▼▼▼
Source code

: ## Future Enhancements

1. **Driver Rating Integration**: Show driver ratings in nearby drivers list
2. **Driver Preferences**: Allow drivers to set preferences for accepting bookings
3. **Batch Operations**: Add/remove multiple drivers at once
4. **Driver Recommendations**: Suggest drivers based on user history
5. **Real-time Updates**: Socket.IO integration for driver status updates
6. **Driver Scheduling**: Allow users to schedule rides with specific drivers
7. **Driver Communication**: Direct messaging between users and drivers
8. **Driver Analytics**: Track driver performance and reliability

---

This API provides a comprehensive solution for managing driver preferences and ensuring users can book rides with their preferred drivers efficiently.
▲▲▲
→ INSTRUCTION:
Starting from the line holding "5. **Real-time Updates**: Socket.IO", restate the remaining lines of the data word for word, including the last.

→ WRITTEN ANSWER:
5. **Real-time Updates**: Socket.IO integration for driver status updates
6. **Driver Scheduling**: Allow users to schedule rides with specific drivers
7. **Driver Communication**: Direct messaging between users and drivers
8. **Driver Analytics**: Track driver performance and reliability

---

This API provides a comprehensive solution for managing driver preferences and ensuring users can book rides with their preferred drivers efficiently.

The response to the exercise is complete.